The Observatory of the rue Serpente was an astronomical observatory owned and operated by the Société Astronomique de France (the French Astronomical Society) in the historic Latin Quarter of Paris. It operated between 1890 until 1968, when it was transferred to a new location at the nearby Astronomy Tower of the Sorbonne.

==Origin==
On 4 April 1887, the headquarters of the recently founded Société Astronomique de France was established at the Hôtel des Sociétés Savantes, a building that housed different scientific societies, at 28 rue Serpente in the 6th arrondissement of Paris. At the suggestion of Camille Flammarion, the society's founder, an observatory was built on the building's roof. Its purpose was to popularize astronomy and it would be open to all members of the Society. The observatory eventually included two domes (which still exist today), a meridian room, a meeting room, and a library, and it occupied the entire upper floor of the building.

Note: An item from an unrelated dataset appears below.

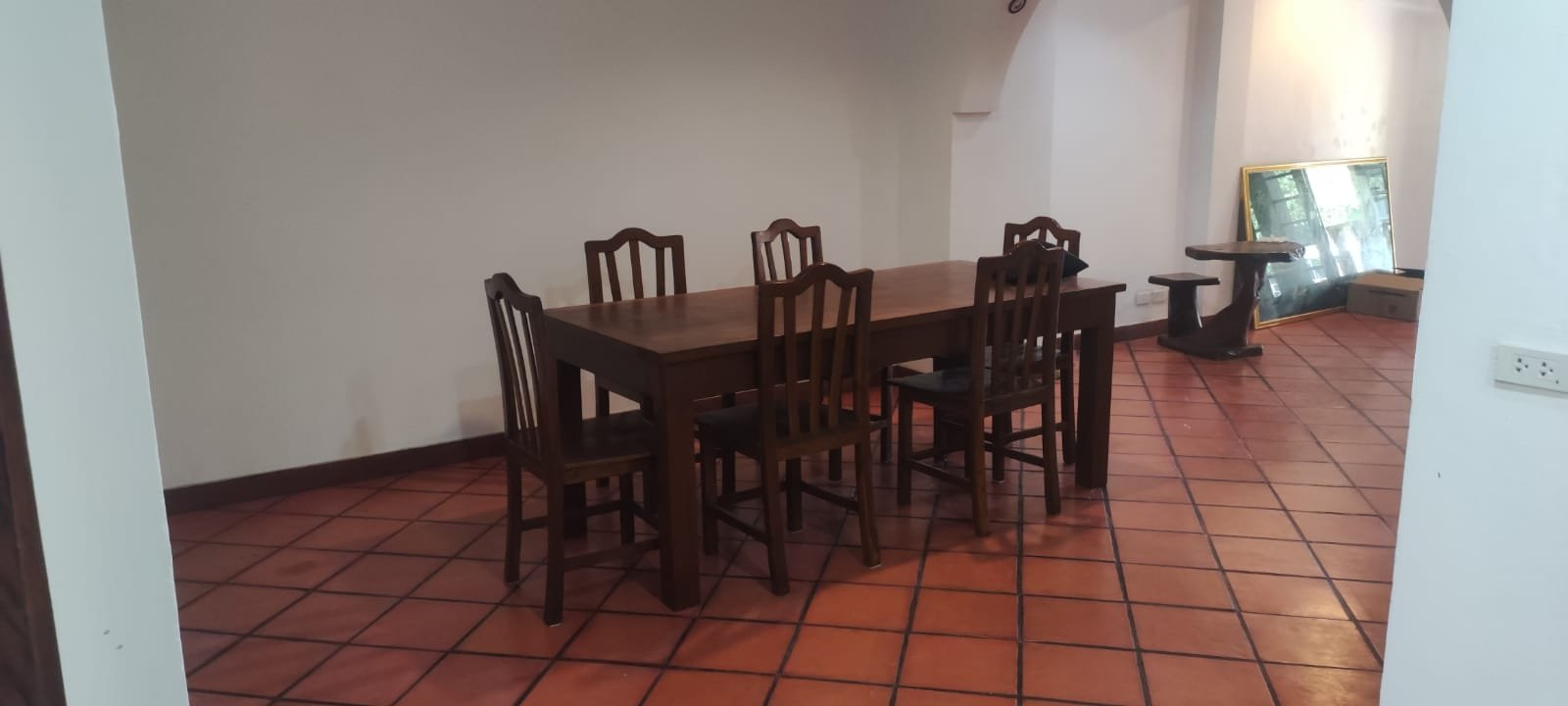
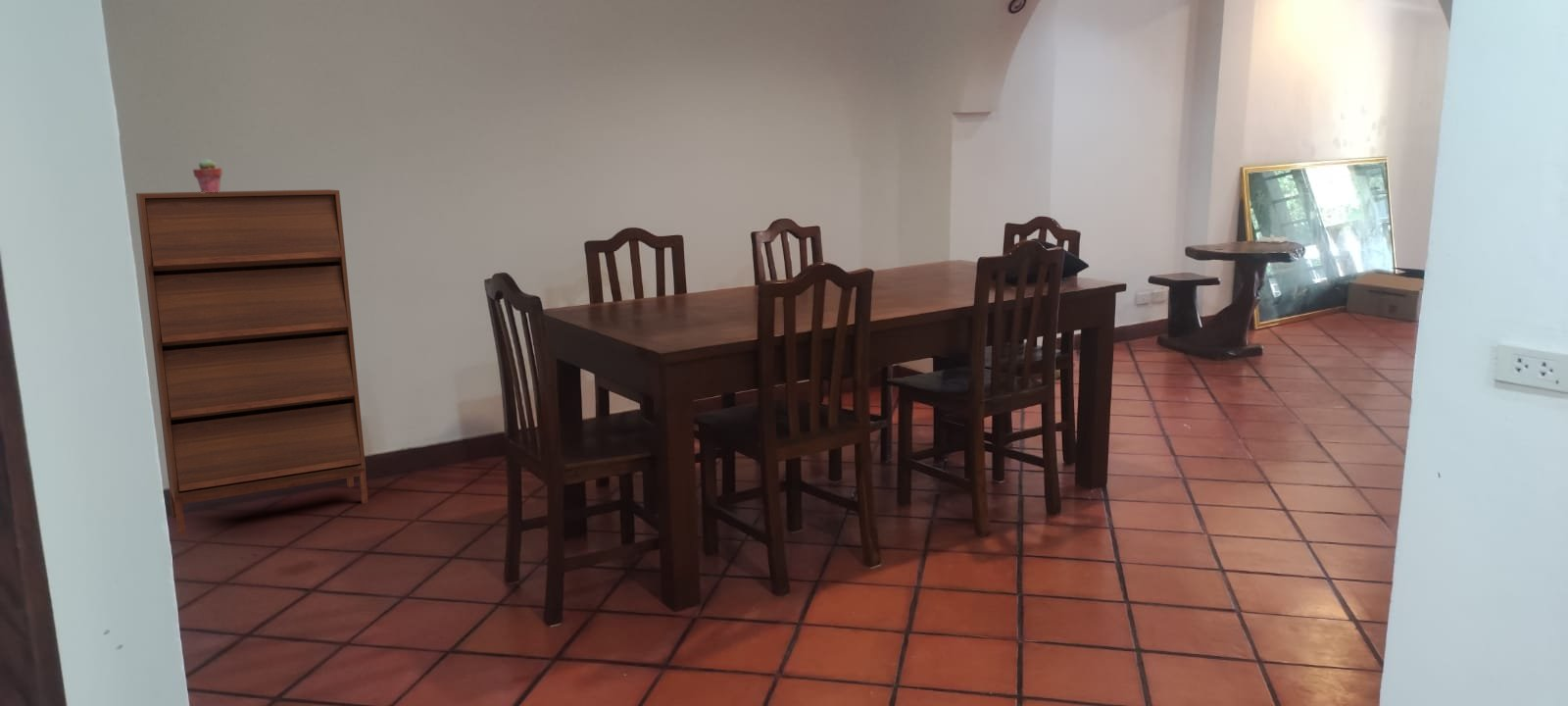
+ shoe cabinet [135,188,368,536]
+ potted succulent [192,158,223,193]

Over the years, the society gave courses on astronomical topics for amateurs on the observatory premises (elementary astronomy starting in 1902, spectral analysis starting in 1906, mathematics for astronomy starting in 1922), providing an opportunity to combine theory with practice using the in-house telescopes.

== First Dome ==
The first dome was built in 1889 by the engineer Adolphe Gilon. It housed an equatorial mount refractor with a diameter of 108 mm constructed by Denis Albert Bardou and a meridian circle of 75 mm manufactured by Georges Emmanuel Secrétan. In 1935, the Bardou telescope was replaced by a refractor of 153 mm diameter, equipped with a T. Cooke & Sons lens, a mount made by Maurice Manent and an electric motor. The new telescope was largely paid for by a subscription of members of the society.

== Second Dome ==
In 1900, the building was remodeled and a second dome was added. It housed an equatorial-mount refractor with a diameter of 190 mm and a focal length of 2 meters (later extended to 3 meters) constructed by Raymond Augustin Mailhat. That telescope remained in use until 1950, when the society installed a new refractor with a 220 mm diameter and 3 meter focal length constructed by Antonin Benoit. This instrument was reserved for the use of amateurs, in particular for the observation and measure of double stars as well as drawing the surfaces of planets.

==Legacy==
The telescopes of the Société Astronomique de France's observatory were used by numerous amateurs and professionals over its nearly 80 years of operation. Many young amateurs who later became important professional figures in astronomy used the facility, including Fernand Baldet, Henri Chrétien, André-Louis Danjon, Ferdinand Quénisset (later an astronomer at the Camille Flammarion Observatory), Gilbert Rougier and many more.

== Closure ==
In 1968, the Paris-Sorbonne University became the owner of the Hotel des Sociétés savantes and the Société Astronomique de France was obliged to leave the rue Serpente. In 1980, the 153 mm refractor that was formerly installed in the first dome was removed and installed in the Astronomy Tower of the Sorbonne, where it continues to be used today by amateurs and the general public.